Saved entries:
★ ★ ★ ★

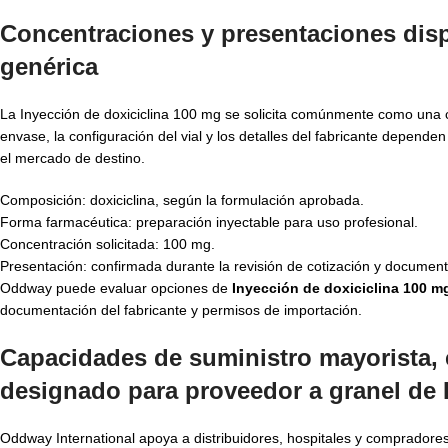
Concentraciones y presentaciones disp
genérica
La Inyección de doxiciclina 100 mg se solicita comúnmente como una co
envase, la configuración del vial y los detalles del fabricante depend
el mercado de destino.
Composición: doxiciclina, según la formulación aprobada.
Forma farmacéutica: preparación inyectable para uso profesional.
Concentración solicitada: 100 mg.
Presentación: confirmada durante la revisión de cotización y document
Oddway puede evaluar opciones de
Inyección de doxiciclina 100 m
documentación del fabricante y permisos de importación.
Capacidades de suministro mayorista, 
designado para proveedor a granel de 
Oddway International apoya a distribuidores, hospitales y compradore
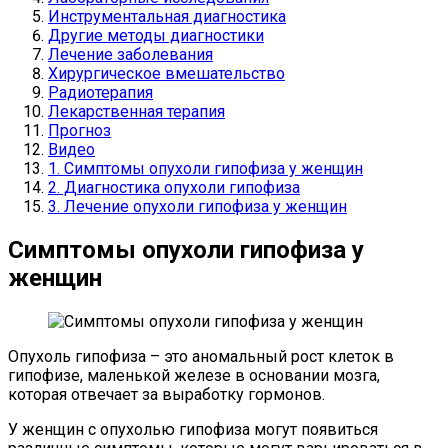
Инструментальная диагностика
Другие методы диагностики
Лечение заболевания
Хирургическое вмешательство
Радиотерапия
Лекарственная терапия
Прогноз
Видео
1. Симптомы опухоли гипофиза у женщин
2. Диагностика опухоли гипофиза
3. Лечение опухоли гипофиза у женщин
Симптомы опухоли гипофиза у
женщин
Опухоль гипофиза – это аномальный рост клеток в
гипофизе, маленькой железе в основании мозга,
которая отвечает за выработку гормонов.
У женщин с опухолью гипофиза могут появиться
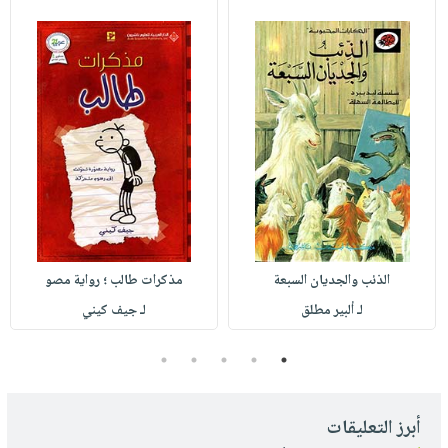
الذئب والجديان السبعة
مذكرات طالب ؛ رواية مصو
لـ ألبير مطلق
لـ جيف كيني
5
4
3
2
1
أبرز التعليقات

★ ★ ★ ★

What is being asked: Your answer should be the lines above, from the line containing "el mercado de destino." up to and including the line containing "Oddway puede evaluar opciones de", reproduced exactly and with nothing else.

Response to the task:
el mercado de destino.
Composición: doxiciclina, según la formulación aprobada.
Forma farmacéutica: preparación inyectable para uso profesional.
Concentración solicitada: 100 mg.
Presentación: confirmada durante la revisión de cotización y document
Oddway puede evaluar opciones de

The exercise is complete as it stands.